Authorization is not covered for the following:

The use of this drug for indications not listed in this policy does not meet the coverage criteria established by the Western Health Advantage (WHA) Pharmacy and Therapeutics (P&T) Committee.

Additional Information:

• * Includes attestation that the patient has failed to respond to the TNF inhibitor mechanism of action in the past and should not be made to try a second TNF inhibitor. In this case, only a single step through a preferred agent is required.

Policy Updates:

• 02/20/2024 – New policy approved by P&T.
• 10/01/2024 – Addition of Skyrizi as an additional trial option for UC indication.

References:

1. Omvoh prescribing information.

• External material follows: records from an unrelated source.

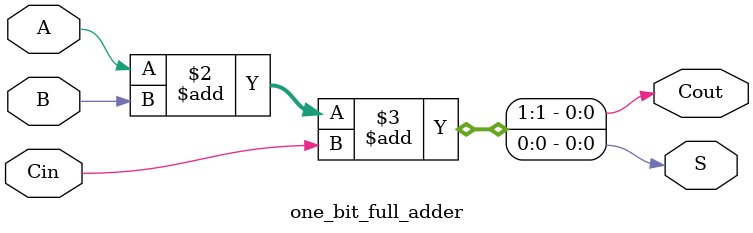
<source format=v>
module one_bit_full_adder(A, B, Cin, S, Cout);
    input  A, B, Cin;
    output reg S, Cout;

    always @(*) begin
        // In behavioral modeling, we can simply use addition
        {Cout, S} = A + B + Cin;
    end
endmodule

</source>
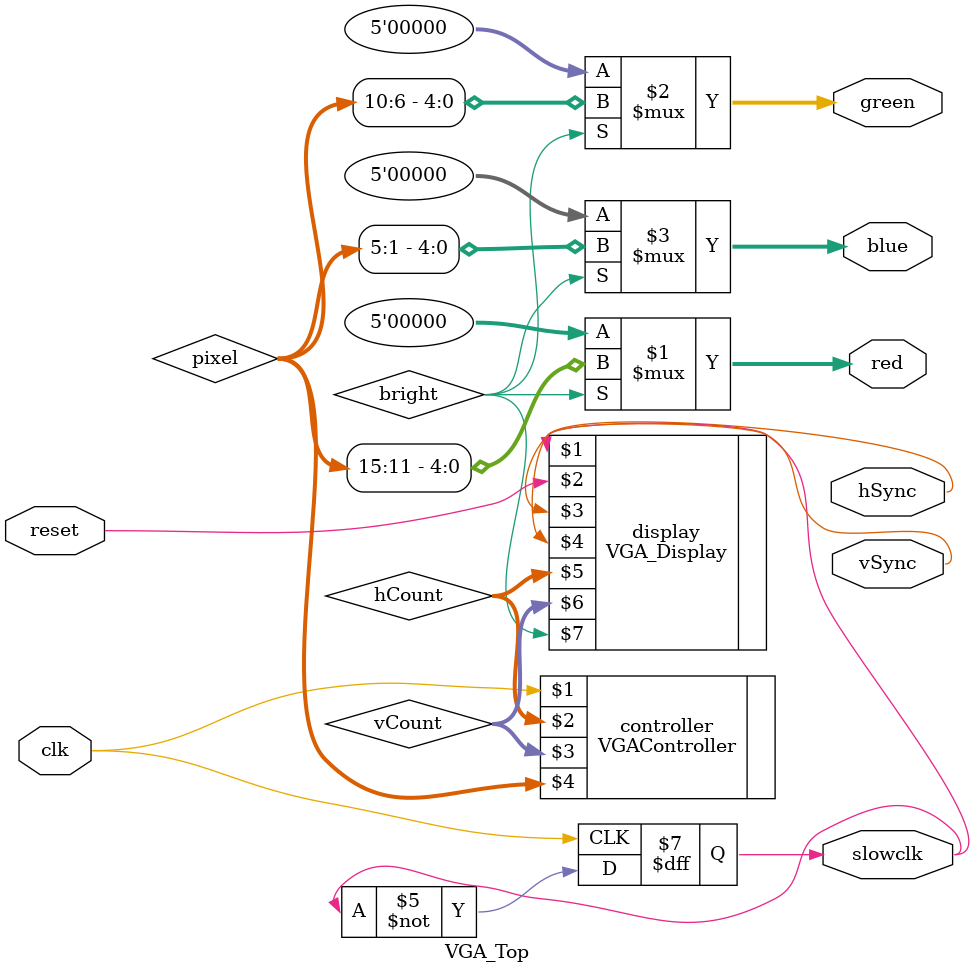
<source format=v>
module VGA_Top(clk, reset, slowclk, red, green, blue, hSync, vSync);

	input clk, reset;
	output reg slowclk = 1'b0;
	output wire [4:0] red, green, blue;
	output wire hSync, vSync;
	
	wire bright;
	wire [9:0] hCount, vCount;
	wire [15:0] pixel;

	// Instantiate the VGA_Display and VGAController modules
	VGA_Display display(slowclk, reset, hSync, vSync, hCount, vCount, bright);
	VGAController controller(clk, hCount, vCount, pixel);
	
	// Don't use the alpha bit and check for bright
	assign red = bright ? pixel[15:11] : 5'b0;
	assign green = bright ? pixel[10:6] : 5'b0;
	assign blue = bright ? pixel[5:1] : 5'b0;
	
	// 50 MHz clock to 25 MHz
	always@(posedge clk)
	begin
		slowclk <= ~slowclk;
	end


endmodule

</source>
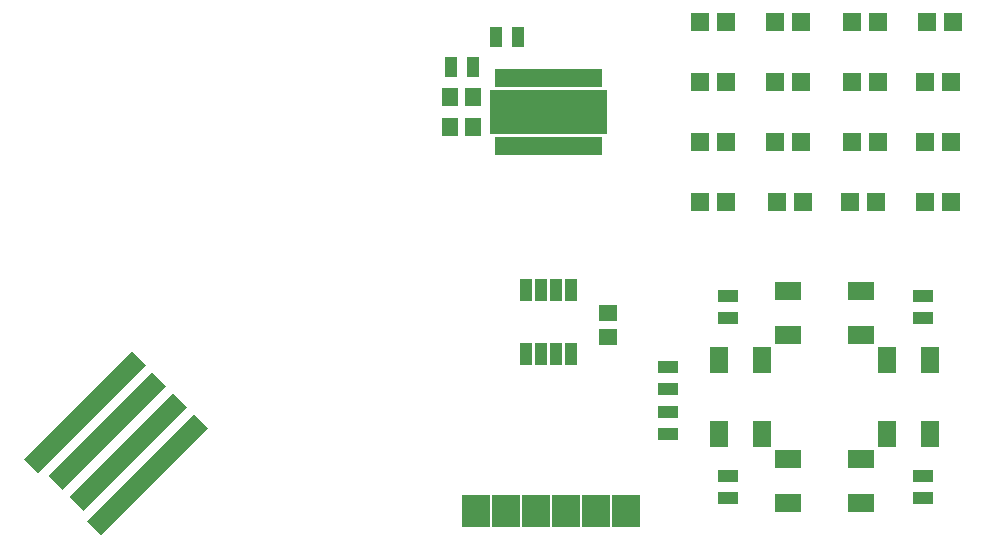
<source format=gts>
G04 #@! TF.FileFunction,Soldermask,Top*
%FSLAX46Y46*%
G04 Gerber Fmt 4.6, Leading zero omitted, Abs format (unit mm)*
G04 Created by KiCad (PCBNEW 4.0.7) date 09/22/17 17:03:54*
%MOMM*%
%LPD*%
G01*
G04 APERTURE LIST*
%ADD10C,0.100000*%
%ADD11R,1.100000X1.700000*%
%ADD12R,1.400000X1.650000*%
%ADD13R,1.600000X1.600000*%
%ADD14R,1.700000X1.100000*%
%ADD15R,1.500000X2.200000*%
%ADD16R,2.200000X1.500000*%
%ADD17R,1.000000X1.950000*%
%ADD18R,0.800000X1.500000*%
%ADD19R,1.500000X1.290000*%
%ADD20R,2.400000X2.800000*%
%ADD21R,1.650000X1.400000*%
G04 APERTURE END LIST*
D10*
D11*
X186060000Y-101600000D03*
X187960000Y-101600000D03*
D12*
X182150000Y-106680000D03*
X184150000Y-106680000D03*
X184150000Y-109220000D03*
X182150000Y-109220000D03*
D13*
X224620000Y-115570000D03*
X222420000Y-115570000D03*
X224620000Y-110490000D03*
X222420000Y-110490000D03*
X218270000Y-115570000D03*
X216070000Y-115570000D03*
X218440000Y-110490000D03*
X216240000Y-110490000D03*
X212090000Y-115570000D03*
X209890000Y-115570000D03*
X211920000Y-110490000D03*
X209720000Y-110490000D03*
X205570000Y-115570000D03*
X203370000Y-115570000D03*
X205570000Y-110490000D03*
X203370000Y-110490000D03*
X205570000Y-105410000D03*
X203370000Y-105410000D03*
X205570000Y-100330000D03*
X203370000Y-100330000D03*
X211920000Y-105410000D03*
X209720000Y-105410000D03*
X211920000Y-100330000D03*
X209720000Y-100330000D03*
X218440000Y-105410000D03*
X216240000Y-105410000D03*
X218440000Y-100330000D03*
X216240000Y-100330000D03*
X224620000Y-105410000D03*
X222420000Y-105410000D03*
X224790000Y-100330000D03*
X222590000Y-100330000D03*
D14*
X200660000Y-131440000D03*
X200660000Y-129540000D03*
X205740000Y-123510000D03*
X205740000Y-125410000D03*
X222250000Y-125410000D03*
X222250000Y-123510000D03*
X222250000Y-140650000D03*
X222250000Y-138750000D03*
X205740000Y-138750000D03*
X205740000Y-140650000D03*
X200660000Y-133350000D03*
X200660000Y-135250000D03*
D11*
X184150000Y-104140000D03*
X182250000Y-104140000D03*
D15*
X204906000Y-135180000D03*
X204906000Y-128980000D03*
X208606000Y-135180000D03*
X208606000Y-128980000D03*
D16*
X210768000Y-123118000D03*
X216968000Y-123118000D03*
X210768000Y-126818000D03*
X216968000Y-126818000D03*
D15*
X222830000Y-128980000D03*
X222830000Y-135180000D03*
X219130000Y-128980000D03*
X219130000Y-135180000D03*
D16*
X216968000Y-141042000D03*
X210768000Y-141042000D03*
X216968000Y-137342000D03*
X210768000Y-137342000D03*
D17*
X188595000Y-128430000D03*
X189865000Y-128430000D03*
X191135000Y-128430000D03*
X192405000Y-128430000D03*
X192405000Y-123030000D03*
X191135000Y-123030000D03*
X189865000Y-123030000D03*
X188595000Y-123030000D03*
D18*
X186275000Y-110800000D03*
X186925000Y-110800000D03*
X187575000Y-110800000D03*
X188225000Y-110800000D03*
X188875000Y-110800000D03*
X189525000Y-110800000D03*
X190175000Y-110800000D03*
X190825000Y-110800000D03*
X191475000Y-110800000D03*
X192125000Y-110800000D03*
X192775000Y-110800000D03*
X193425000Y-110800000D03*
X194075000Y-110800000D03*
X194725000Y-110800000D03*
X194725000Y-105100000D03*
X194075000Y-105100000D03*
X193425000Y-105100000D03*
X192775000Y-105100000D03*
X192125000Y-105100000D03*
X191475000Y-105100000D03*
X190825000Y-105100000D03*
X190175000Y-105100000D03*
X189525000Y-105100000D03*
X188875000Y-105100000D03*
X188225000Y-105100000D03*
X187575000Y-105100000D03*
X186925000Y-105100000D03*
X186275000Y-105100000D03*
D19*
X194725000Y-109225000D03*
X194725000Y-108375000D03*
X194725000Y-106675000D03*
X194725000Y-107525000D03*
X193668750Y-107525000D03*
X193668750Y-106675000D03*
X193668750Y-108375000D03*
X193668750Y-109225000D03*
X192612500Y-109225000D03*
X192612500Y-108375000D03*
X192612500Y-106675000D03*
X192612500Y-107525000D03*
X191556250Y-107525000D03*
X191556250Y-106675000D03*
X191556250Y-108375000D03*
X191556250Y-109225000D03*
X190500000Y-109225000D03*
X190500000Y-108375000D03*
X190500000Y-106675000D03*
X190500000Y-107525000D03*
X189443750Y-107525000D03*
X189443750Y-106675000D03*
X189443750Y-108375000D03*
X189443750Y-109225000D03*
X188387500Y-109225000D03*
X188387500Y-108375000D03*
X188387500Y-106675000D03*
X188387500Y-107525000D03*
X187331250Y-107525000D03*
X187331250Y-106675000D03*
X187331250Y-108375000D03*
X187331250Y-109225000D03*
X186275000Y-109225000D03*
X186275000Y-108375000D03*
X186275000Y-106675000D03*
X186275000Y-107525000D03*
D10*
G36*
X161697755Y-134672271D02*
X152576077Y-143793949D01*
X151409351Y-142627223D01*
X160531029Y-133505545D01*
X161697755Y-134672271D01*
X161697755Y-134672271D01*
G37*
G36*
X156394455Y-129368971D02*
X147272777Y-138490649D01*
X146106051Y-137323923D01*
X155227729Y-128202245D01*
X156394455Y-129368971D01*
X156394455Y-129368971D01*
G37*
G36*
X159910189Y-132952588D02*
X151142065Y-141720712D01*
X149975339Y-140553986D01*
X158743463Y-131785862D01*
X159910189Y-132952588D01*
X159910189Y-132952588D01*
G37*
G36*
X158114138Y-131156537D02*
X149346014Y-139924661D01*
X148179288Y-138757935D01*
X156947412Y-129989811D01*
X158114138Y-131156537D01*
X158114138Y-131156537D01*
G37*
D20*
X184404000Y-141732000D03*
X186944000Y-141732000D03*
X189484000Y-141732000D03*
X192024000Y-141732000D03*
X194564000Y-141732000D03*
X197104000Y-141732000D03*
D21*
X195580000Y-127000000D03*
X195580000Y-125000000D03*
M02*

</source>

Eli Lilly & Co. Indianapolis, IN. October 2023.
2. Rubin DT, Ananthakrishnan AN, Siegel CA, et al. ACG clinical guideline: ulcerative colitis in adults. Am J Gastroenterol. 2019;114:384-413.
3. Feuerstein JD, Isaacs KL, Schneider Y, et al. AGA clinical practice guidelines on the management of moderate to severe ulcerative colitis. Gastroenterol. 2020;158:1450-1461.